God Meets Us in the In-Between
The remarkable thing is that the in-between is not alien to Scripture. It is its very soil.
Israel wandered the wilderness for forty years before reaching the Promised Land.
Joseph was sold, imprisoned, and forgotten long before his dreams were fulfilled.
Ruth gleaned in fields before redemption came.
Job sat in ashes with no answers.
The disciples hid in fear between crucifixion and resurrection.
The in-between is not where God is absent. It’s where he forms, refines, prepares.
Sometimes we assume God’s presence is proven by movement—when doors open, when things click into place. But often, his presence is more deeply revealed in the stillness that precedes motion.
When we’re not producing or achieving or receiving clear signs, God still speaks. He still walks with us. Not through grand gestures, but often in quiet sustenance, just enough light for the next step.
This is not wasted ground. It is formative ground. It is where faith matures. Not through control, but through surrender.
An Invitation, Not a Threat
We often interpret the in-between as something to overcome. We want to get through it, past it, out of it. But what if the invitation is not to escape, but to live it fully?
Throughout Scripture, God says, “Do not be afraid.” These words are not motivational slogans. They are divine interruptions. They come in moments of deep uncertainty. Before the path is revealed. Before the answer is clear.

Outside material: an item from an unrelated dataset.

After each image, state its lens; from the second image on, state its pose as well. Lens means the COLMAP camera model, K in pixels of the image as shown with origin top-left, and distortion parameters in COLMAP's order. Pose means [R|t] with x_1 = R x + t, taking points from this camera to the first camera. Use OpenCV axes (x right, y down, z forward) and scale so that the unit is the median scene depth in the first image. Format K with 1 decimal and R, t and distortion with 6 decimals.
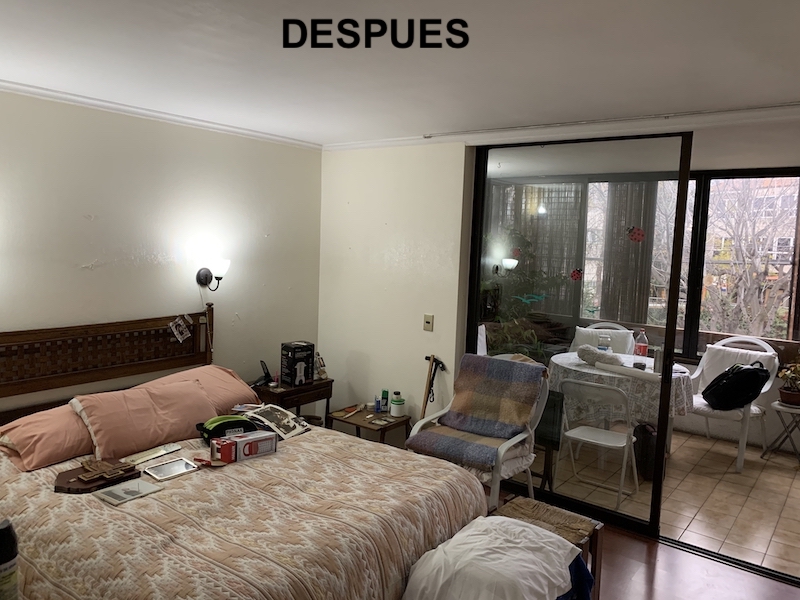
lens RADIAL K [[605.8, 0, 403.6], [0, 605.8, 299.3], [0, 0, 1]] dist [0.021913, -0.008187]
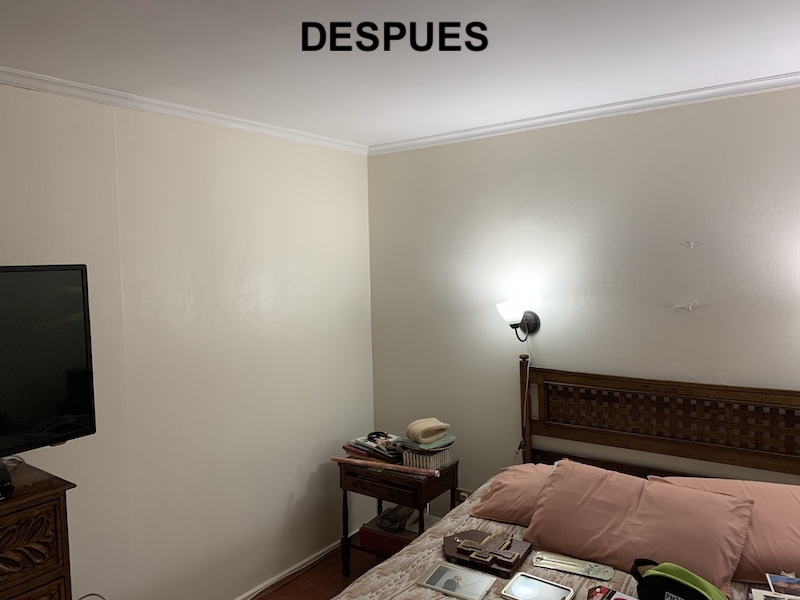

Think of Joshua, standing at the edge of the Promised Land, not yet in it. Moses was gone. The people still carried fears from the wilderness. Joshua didn’t yet know how the battles would unfold, how the land would be taken, or how he would lead. And in that in-between—not in triumph, but in transition—God spoke:
“Be strong and courageous. Do not be afraid; do not be discouraged, for the Lord your God will be with you wherever you go.”
— Joshua 1:9
This is the invitation:
To stay present.
To refuse to numb or distract yourself from the ache.
To believe that God is still at work, even when you can’t see it.
To be in-between is not to be abandoned. It is to be human. And it is to be met again and again by the God who doesn't rush formation, who doesn’t despise waiting, and who isn’t finished yet.
If You’re in the In-Between Now
Maybe that’s where you find yourself today. Somewhere between the loss and the new beginning. Between calling and clarity. Between longing and fulfillment. Between questions and answers.
Maybe it feels like your life has stalled. Like your prayers hang unanswered. Like you’ve outgrown the old but haven’t yet grown into the new.
Let me say this clearly: this is not failure. This is not evidence that you are behind or forgotten.
The in-between is sacred space. Not because it feels good, but because it’s honest. And God meets us in what’s real.
And truthfully, most of life is in-between.
We are not who we were yesterday.
And we’re not yet who we hope to become.
We’re not where we used to be.
And we’re not yet where we long to be.
We live, day by day, in the unfolding—becoming, learning, waiting, growing.
And if this is where you are, may you hear this quiet invitation:
You don’t have to be afraid.
You can let the in-between do its work in you. Let it deepen your faith, not in outcomes, but in the One who walks with you in the dark. You are being shaped, not in spite of this season, but through it.
And one day—perhaps even now, in glimpses—you will say with quiet confidence:
“I remain confident of this: I will see the goodness of the Lord in the land of the living.
Wait for the Lord; be strong and take heart and wait for the Lord.”